▶ Action item
Leaving the pictures aside, repeat every line below exactly.

= = = = = = =

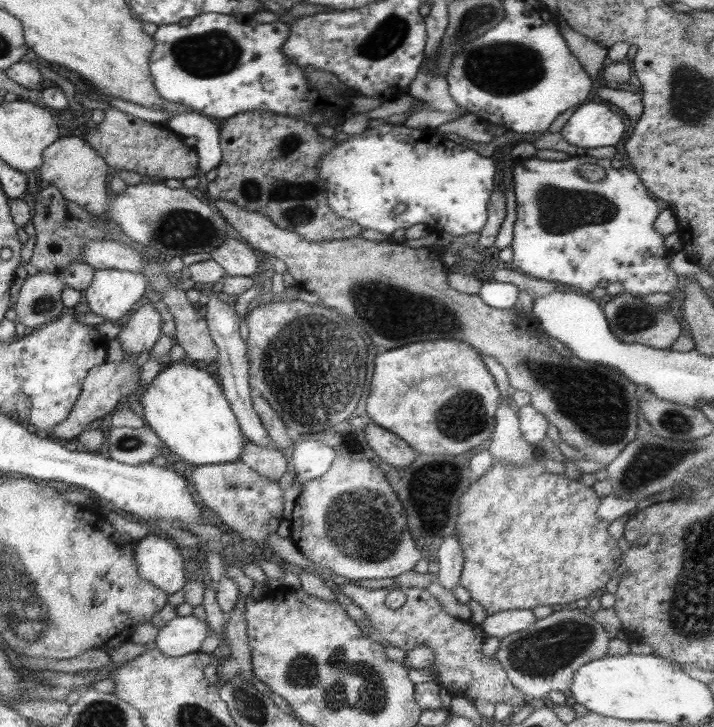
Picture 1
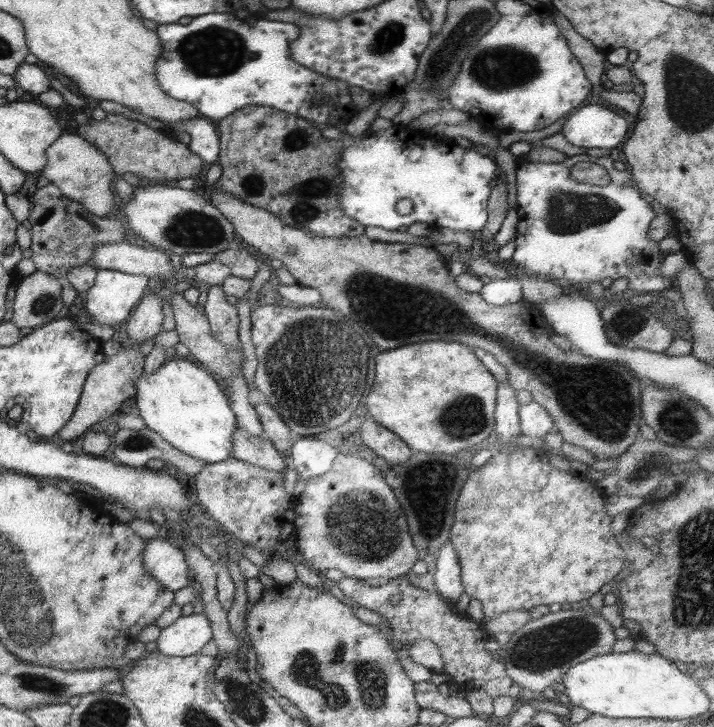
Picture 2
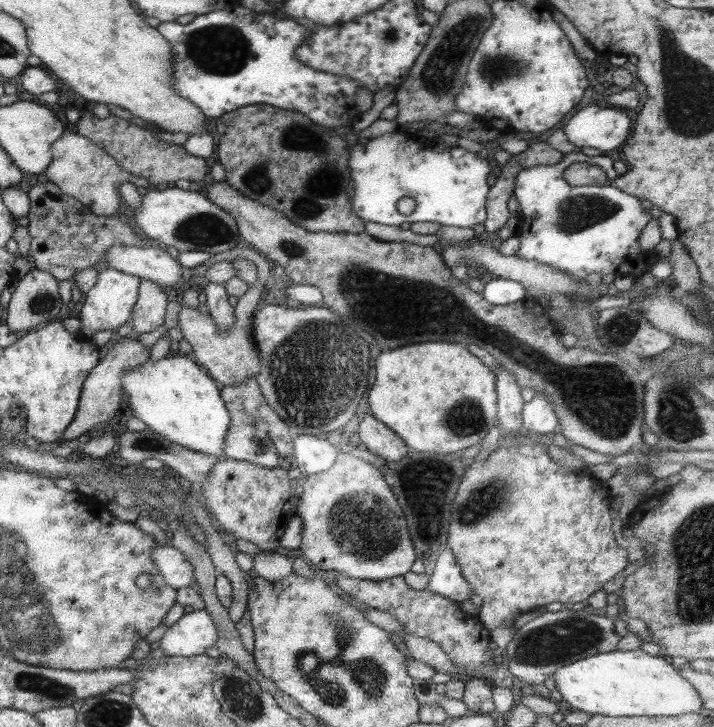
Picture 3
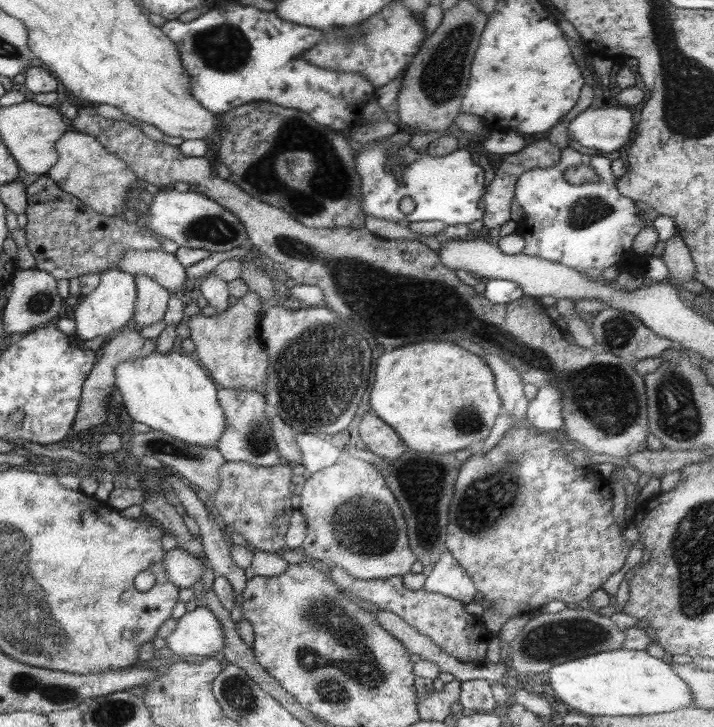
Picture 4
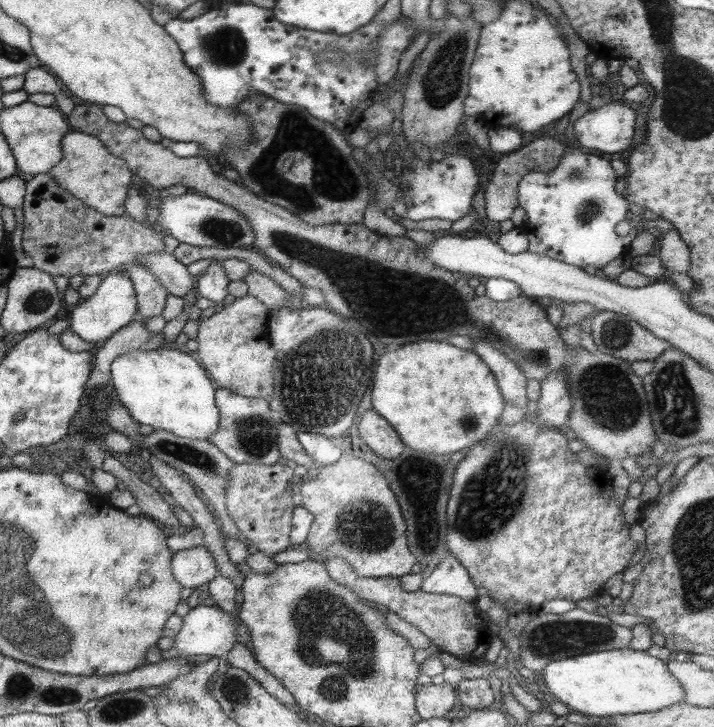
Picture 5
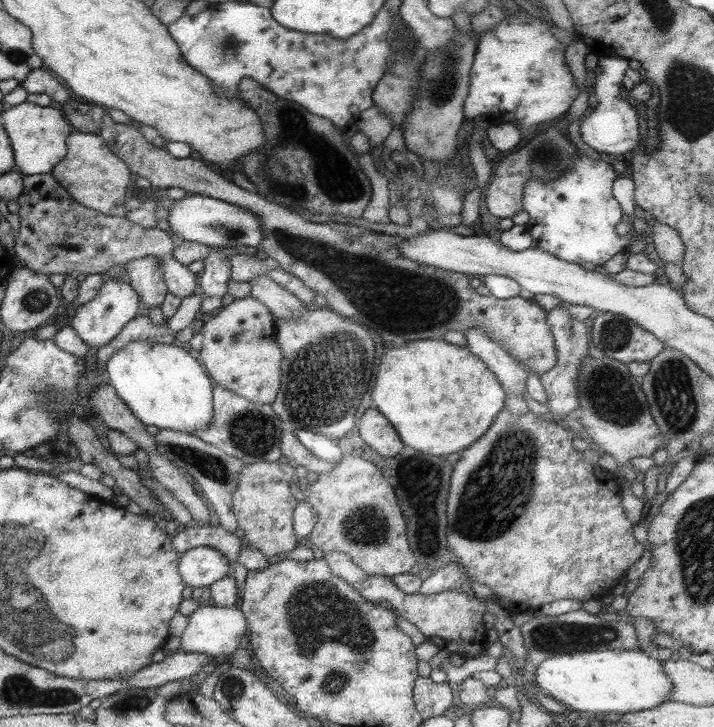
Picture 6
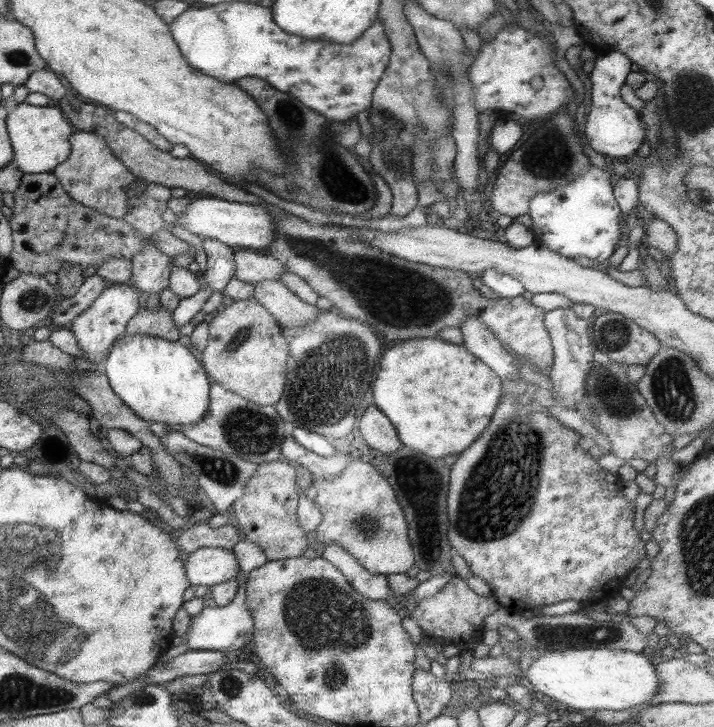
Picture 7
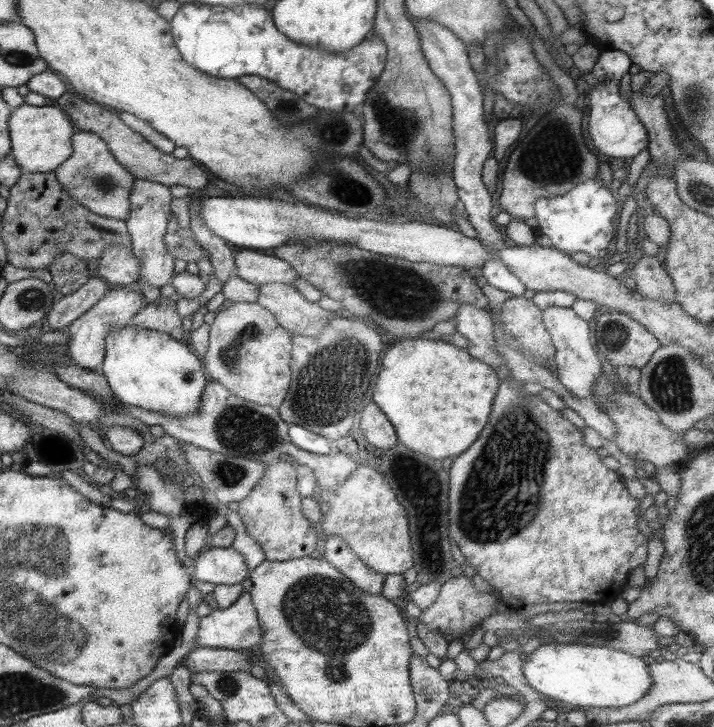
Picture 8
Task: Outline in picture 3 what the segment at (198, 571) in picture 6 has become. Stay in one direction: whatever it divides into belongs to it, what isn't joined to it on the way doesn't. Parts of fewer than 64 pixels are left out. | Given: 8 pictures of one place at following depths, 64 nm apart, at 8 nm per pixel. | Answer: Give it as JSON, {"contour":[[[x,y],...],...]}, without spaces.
{"contour":[[[160,546],[153,550],[153,561],[162,577],[165,578],[166,584],[173,589],[190,587],[190,582],[194,578],[195,572],[192,564],[185,559],[180,550],[168,546]]]}

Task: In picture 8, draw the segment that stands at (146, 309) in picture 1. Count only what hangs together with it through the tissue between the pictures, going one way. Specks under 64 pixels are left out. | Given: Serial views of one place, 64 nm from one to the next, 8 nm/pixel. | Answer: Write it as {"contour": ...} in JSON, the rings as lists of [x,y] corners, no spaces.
{"contour":[[[134,179],[131,192],[130,217],[128,217],[127,230],[132,240],[131,250],[134,256],[140,260],[140,278],[145,285],[161,288],[168,284],[174,275],[175,258],[166,250],[164,237],[168,234],[168,215],[171,214],[170,203],[172,202],[171,192],[168,186],[157,182],[150,182],[144,179]]]}

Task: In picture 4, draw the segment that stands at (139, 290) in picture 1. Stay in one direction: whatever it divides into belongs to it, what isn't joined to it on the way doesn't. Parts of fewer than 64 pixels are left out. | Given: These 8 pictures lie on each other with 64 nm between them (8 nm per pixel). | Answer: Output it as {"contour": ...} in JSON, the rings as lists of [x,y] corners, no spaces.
{"contour":[[[111,268],[100,274],[100,284],[78,303],[74,310],[76,335],[81,340],[94,340],[98,336],[108,336],[112,332],[118,333],[133,318],[137,303],[137,288],[135,276],[122,272],[118,268]]]}

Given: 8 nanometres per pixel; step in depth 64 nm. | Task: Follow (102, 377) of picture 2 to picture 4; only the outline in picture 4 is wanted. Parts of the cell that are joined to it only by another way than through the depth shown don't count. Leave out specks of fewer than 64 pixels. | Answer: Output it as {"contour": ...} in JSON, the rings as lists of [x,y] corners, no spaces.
{"contour":[[[137,328],[135,330],[124,331],[123,333],[117,333],[115,338],[108,339],[107,343],[102,346],[99,351],[96,364],[93,366],[92,372],[88,375],[85,380],[79,409],[72,425],[73,436],[76,438],[78,432],[82,432],[90,428],[91,426],[96,426],[102,424],[106,420],[108,414],[107,403],[110,398],[110,392],[115,384],[115,366],[124,360],[133,361],[147,354],[152,354],[157,350],[156,339],[146,340],[140,335],[140,330]]]}

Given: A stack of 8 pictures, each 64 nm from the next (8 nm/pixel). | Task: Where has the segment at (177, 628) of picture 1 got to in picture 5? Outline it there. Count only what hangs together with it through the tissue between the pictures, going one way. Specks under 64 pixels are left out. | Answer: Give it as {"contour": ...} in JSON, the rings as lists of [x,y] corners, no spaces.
{"contour":[[[212,603],[208,605],[197,605],[189,610],[189,613],[183,617],[183,625],[180,632],[172,635],[174,647],[184,656],[208,656],[220,657],[227,654],[235,646],[236,630],[240,628],[239,616],[232,612],[213,607]]]}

= = = = = = =

▶ Solution to the problem
Picture 1
Picture 2
Picture 3
Picture 4
Picture 5
Picture 6
Picture 7
Picture 8
Task: Outline in picture 3 what the segment at (198, 571) in picture 6 has become. Stay in one direction: whatever it divides into belongs to it, what isn't joined to it on the way doesn't. Parts of fewer than 64 pixels are left out. | Given: 8 pictures of one place at following depths, 64 nm apart, at 8 nm per pixel. | Answer: Give it as JSON, {"contour":[[[x,y],...],...]}, without spaces.
{"contour":[[[160,546],[153,550],[153,561],[162,577],[165,578],[166,584],[173,589],[190,587],[190,582],[194,578],[195,572],[192,564],[185,559],[180,550],[168,546]]]}

Task: In picture 8, draw the segment that stands at (146, 309) in picture 1. Count only what hangs together with it through the tissue between the pictures, going one way. Specks under 64 pixels are left out. | Given: Serial views of one place, 64 nm from one to the next, 8 nm/pixel. | Answer: Write it as {"contour": ...} in JSON, the rings as lists of [x,y] corners, no spaces.
{"contour":[[[134,179],[131,192],[130,217],[128,217],[127,230],[132,240],[131,250],[134,256],[140,260],[140,278],[145,285],[161,288],[168,284],[174,275],[175,258],[166,250],[164,237],[168,234],[168,215],[171,214],[170,203],[172,202],[171,192],[168,186],[157,182],[150,182],[144,179]]]}

Task: In picture 4, draw the segment that stands at (139, 290) in picture 1. Stay in one direction: whatever it divides into belongs to it, what isn't joined to it on the way doesn't. Parts of fewer than 64 pixels are left out. | Given: These 8 pictures lie on each other with 64 nm between them (8 nm per pixel). | Answer: Output it as {"contour": ...} in JSON, the rings as lists of [x,y] corners, no spaces.
{"contour":[[[111,268],[100,274],[100,284],[78,303],[74,310],[76,335],[81,340],[94,340],[98,336],[108,336],[112,332],[118,333],[133,318],[137,303],[137,288],[135,276],[122,272],[118,268]]]}

Given: 8 nanometres per pixel; step in depth 64 nm. | Task: Follow (102, 377) of picture 2 to picture 4; only the outline in picture 4 is wanted. Parts of the cell that are joined to it only by another way than through the depth shown don't count. Leave out specks of fewer than 64 pixels. | Answer: Output it as {"contour": ...} in JSON, the rings as lists of [x,y] corners, no spaces.
{"contour":[[[137,328],[135,330],[124,331],[123,333],[117,333],[115,338],[108,339],[107,343],[102,346],[99,351],[96,364],[93,366],[92,372],[88,375],[85,380],[79,409],[72,425],[73,436],[76,438],[78,432],[82,432],[90,428],[91,426],[96,426],[102,424],[106,420],[108,414],[107,403],[110,398],[110,392],[115,384],[115,366],[124,360],[133,361],[147,354],[152,354],[157,350],[156,339],[146,340],[140,335],[140,330]]]}

Given: A stack of 8 pictures, each 64 nm from the next (8 nm/pixel). | Task: Where has the segment at (177, 628) of picture 1 got to in picture 5? Outline it there. Count only what hangs together with it through the tissue between the pictures, going one way. Specks under 64 pixels are left out. | Answer: Give it as {"contour": ...} in JSON, the rings as lists of [x,y] corners, no spaces.
{"contour":[[[212,603],[208,605],[197,605],[189,610],[189,613],[183,617],[183,625],[180,632],[172,635],[174,647],[184,656],[208,656],[220,657],[227,654],[235,646],[236,630],[240,628],[239,616],[232,612],[213,607]]]}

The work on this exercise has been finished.